**** DOCUMENT PASSAGE ****
20. The processing device of claim 19, further comprising: a plurality of additional circuits to combine the plurality of partial products into a product of the first number and the second number, the plurality of additional circuits comprising: one or more bit shifters, and a modular reduction unit.

21. A method to perform a cryptographic operation, the method comprising: identifying a type of the cryptographic operation, wherein the cryptographic operation comprises a Number Theoretic Transform (NTT) of a plurality of coefficients; selecting, in view of the identified type of the cryptographic operation, one of a plurality of configurations of N processing units, N being equal to or greater than four, wherein in a first configuration of the plurality configurations, the N processing units are to jointly perform a butterfly operation (BO) on two coefficients of the plurality of coefficients, each of the two coefficients having a first bit size, and wherein in a second configuration of the plurality configurations, the N processing units are to perform N BOs, each of the ABOs performed on a pair of coefficients of the plurality of coefficients, each of the pair of coefficients having a second bit size; configuring the N processing units into the selected configuration; and performing, using the N processing units, the NTT of the plurality of coefficients.
**** SUPPLIED RECORDS ****
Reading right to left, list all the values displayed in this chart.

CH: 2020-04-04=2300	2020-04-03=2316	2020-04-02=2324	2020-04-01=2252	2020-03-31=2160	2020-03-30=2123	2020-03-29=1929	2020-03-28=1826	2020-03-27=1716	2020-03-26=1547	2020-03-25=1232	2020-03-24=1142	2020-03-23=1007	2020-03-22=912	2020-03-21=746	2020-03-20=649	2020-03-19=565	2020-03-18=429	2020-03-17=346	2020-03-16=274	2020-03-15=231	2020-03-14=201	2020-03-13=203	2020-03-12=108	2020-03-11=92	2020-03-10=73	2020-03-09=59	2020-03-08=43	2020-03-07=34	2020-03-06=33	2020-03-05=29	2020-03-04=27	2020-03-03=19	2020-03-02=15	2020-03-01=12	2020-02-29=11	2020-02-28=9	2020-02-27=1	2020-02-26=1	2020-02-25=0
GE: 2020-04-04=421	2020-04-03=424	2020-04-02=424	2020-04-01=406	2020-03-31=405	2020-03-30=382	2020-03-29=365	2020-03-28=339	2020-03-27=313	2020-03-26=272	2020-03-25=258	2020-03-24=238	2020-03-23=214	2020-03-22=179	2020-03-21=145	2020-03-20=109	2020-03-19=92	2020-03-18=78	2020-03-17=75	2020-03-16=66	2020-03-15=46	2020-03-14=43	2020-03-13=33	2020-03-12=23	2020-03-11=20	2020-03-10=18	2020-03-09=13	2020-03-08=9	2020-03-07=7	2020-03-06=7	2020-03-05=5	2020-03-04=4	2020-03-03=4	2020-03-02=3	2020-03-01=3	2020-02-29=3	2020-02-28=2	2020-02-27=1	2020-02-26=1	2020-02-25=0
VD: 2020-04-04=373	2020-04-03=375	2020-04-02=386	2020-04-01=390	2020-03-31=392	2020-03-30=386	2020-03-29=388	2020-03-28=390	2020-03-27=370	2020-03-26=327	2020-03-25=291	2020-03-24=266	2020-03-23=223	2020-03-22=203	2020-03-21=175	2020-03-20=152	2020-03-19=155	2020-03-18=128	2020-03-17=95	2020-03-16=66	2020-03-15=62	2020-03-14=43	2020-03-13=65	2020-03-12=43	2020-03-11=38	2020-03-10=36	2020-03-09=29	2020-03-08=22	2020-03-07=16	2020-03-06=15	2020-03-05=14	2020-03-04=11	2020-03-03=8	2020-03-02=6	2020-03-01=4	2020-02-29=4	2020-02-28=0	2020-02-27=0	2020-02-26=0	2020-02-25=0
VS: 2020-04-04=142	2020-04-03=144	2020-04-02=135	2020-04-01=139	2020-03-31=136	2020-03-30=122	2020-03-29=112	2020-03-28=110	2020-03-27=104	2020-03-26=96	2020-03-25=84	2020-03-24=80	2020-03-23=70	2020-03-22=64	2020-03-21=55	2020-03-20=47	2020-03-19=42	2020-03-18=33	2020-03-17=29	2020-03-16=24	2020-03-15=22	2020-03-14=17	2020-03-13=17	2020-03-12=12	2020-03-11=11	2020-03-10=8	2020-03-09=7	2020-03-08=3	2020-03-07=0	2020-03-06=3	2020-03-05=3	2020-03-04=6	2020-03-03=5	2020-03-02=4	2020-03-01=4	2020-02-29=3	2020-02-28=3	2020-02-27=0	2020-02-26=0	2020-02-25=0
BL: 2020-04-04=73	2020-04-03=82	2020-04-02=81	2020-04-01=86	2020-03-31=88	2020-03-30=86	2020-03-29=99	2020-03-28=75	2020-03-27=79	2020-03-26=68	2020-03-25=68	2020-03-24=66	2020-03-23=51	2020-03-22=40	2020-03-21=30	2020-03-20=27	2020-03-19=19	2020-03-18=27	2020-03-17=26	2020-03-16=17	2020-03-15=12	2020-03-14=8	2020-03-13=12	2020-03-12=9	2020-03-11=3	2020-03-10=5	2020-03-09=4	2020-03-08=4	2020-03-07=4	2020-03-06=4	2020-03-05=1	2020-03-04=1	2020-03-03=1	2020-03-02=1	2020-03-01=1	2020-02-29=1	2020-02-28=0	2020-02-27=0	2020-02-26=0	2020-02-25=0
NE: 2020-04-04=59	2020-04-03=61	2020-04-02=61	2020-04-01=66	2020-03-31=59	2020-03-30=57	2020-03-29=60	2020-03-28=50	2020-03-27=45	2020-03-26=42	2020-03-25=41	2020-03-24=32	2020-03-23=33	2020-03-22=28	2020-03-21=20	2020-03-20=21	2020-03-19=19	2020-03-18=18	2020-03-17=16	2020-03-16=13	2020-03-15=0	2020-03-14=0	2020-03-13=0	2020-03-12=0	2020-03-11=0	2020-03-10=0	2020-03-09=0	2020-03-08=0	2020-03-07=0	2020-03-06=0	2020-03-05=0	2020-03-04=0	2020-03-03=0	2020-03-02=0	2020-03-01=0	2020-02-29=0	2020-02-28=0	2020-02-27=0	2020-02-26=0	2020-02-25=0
****
[WHAT TO WORK ON] Reproduce the part of the patent claims starting at "20. The processing" and ending at "modular reduction unit.". The items are separate material and have no connection to the patent claims.

[EXERCISE SOLUTION]
20. The processing device of claim 19, further comprising: a plurality of additional circuits to combine the plurality of partial products into a product of the first number and the second number, the plurality of additional circuits comprising: one or more bit shifters, and a modular reduction unit.